◆ Task requirements
Once you reach the line containing "text: (351, 63) -> (307, 26), moved" in the entries below, write out that line and each one after it down to the line containing "part: (375, 267) -> (328, 250), moved", exactly and with nothing added.

◆ Task data

+++

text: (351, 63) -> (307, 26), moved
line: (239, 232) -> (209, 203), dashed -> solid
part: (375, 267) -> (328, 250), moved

+++

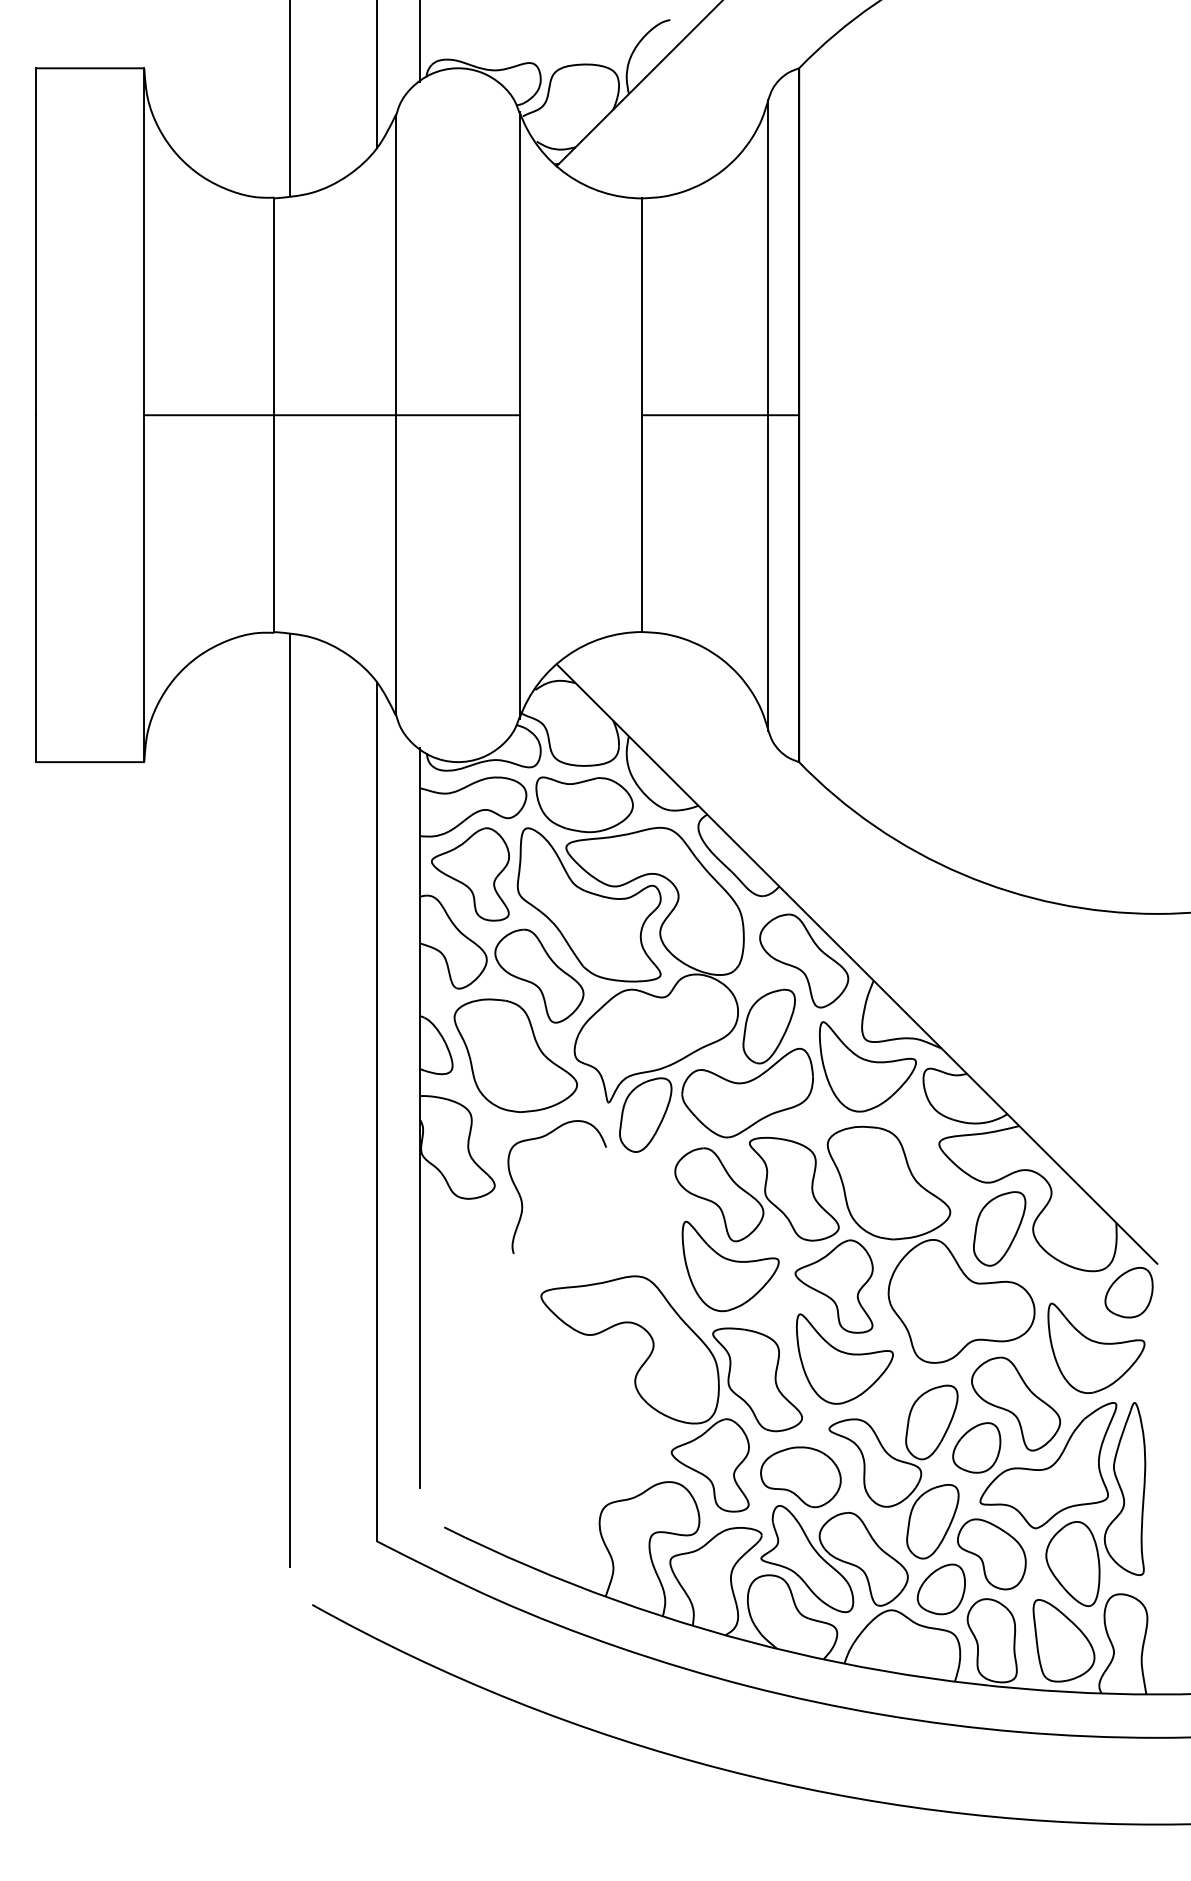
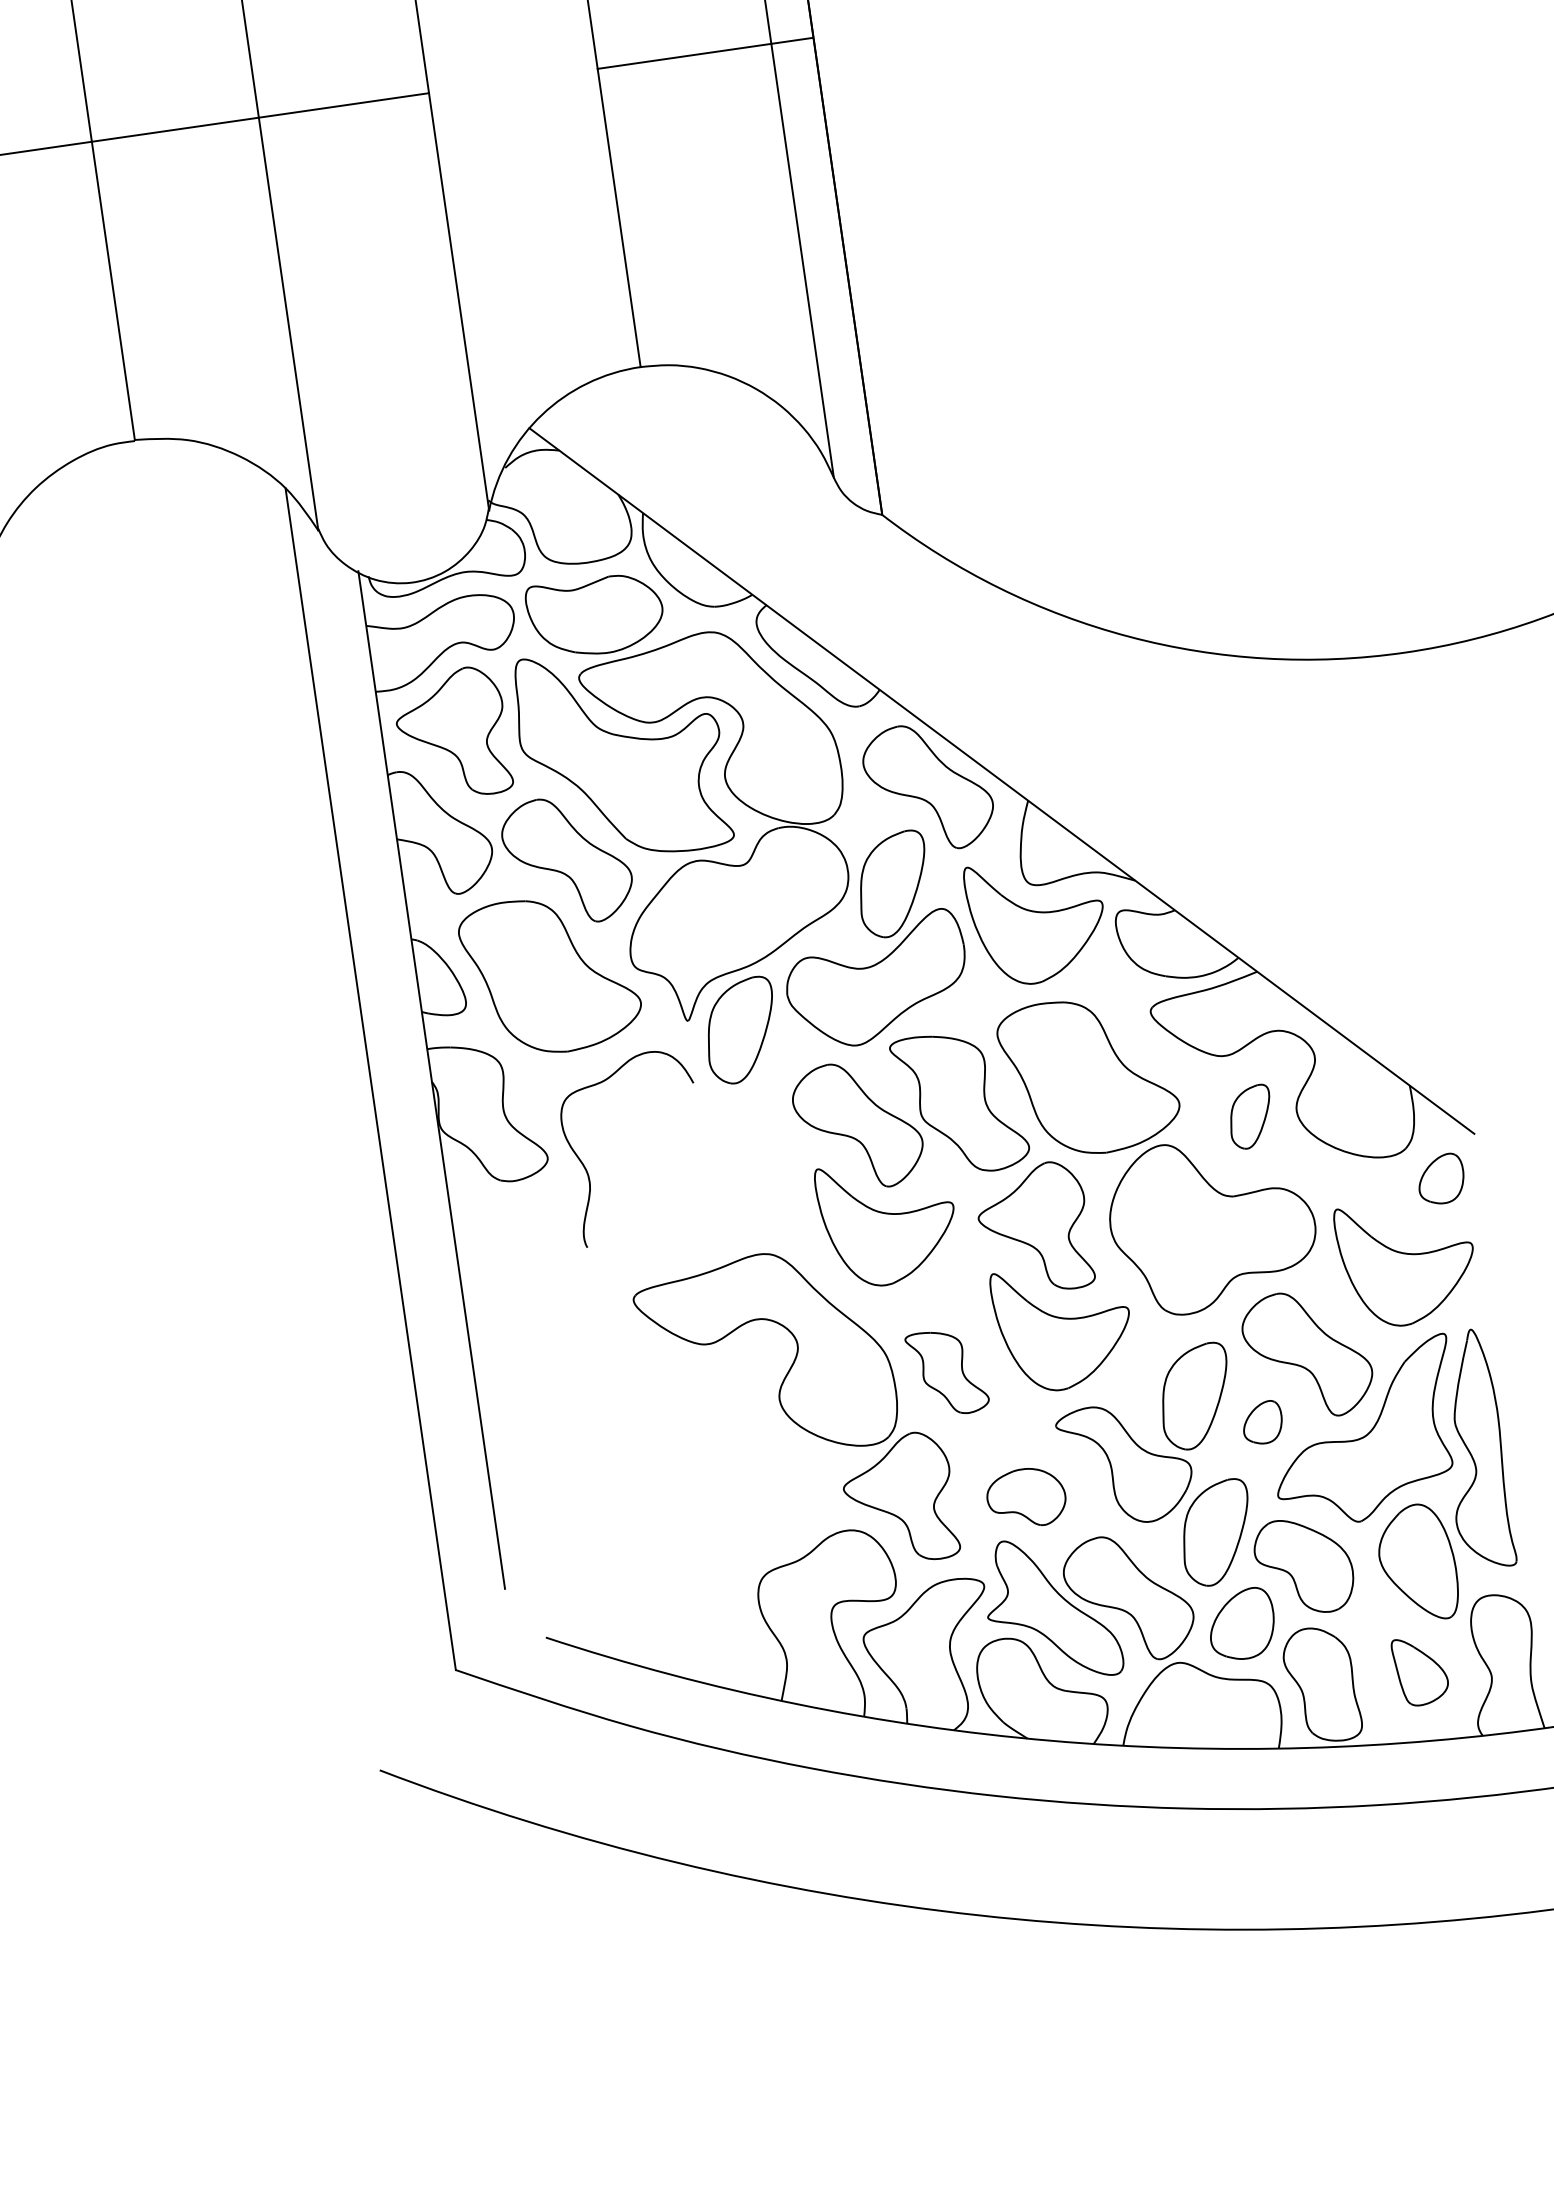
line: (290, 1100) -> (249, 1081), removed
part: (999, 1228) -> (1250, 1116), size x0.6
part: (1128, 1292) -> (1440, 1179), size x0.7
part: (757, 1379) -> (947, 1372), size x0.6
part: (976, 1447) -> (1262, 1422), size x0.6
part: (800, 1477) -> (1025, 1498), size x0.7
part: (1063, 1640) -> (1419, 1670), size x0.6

+++

◆ Exercise solution
text: (351, 63) -> (307, 26), moved
line: (239, 232) -> (209, 203), dashed -> solid
part: (375, 267) -> (328, 250), moved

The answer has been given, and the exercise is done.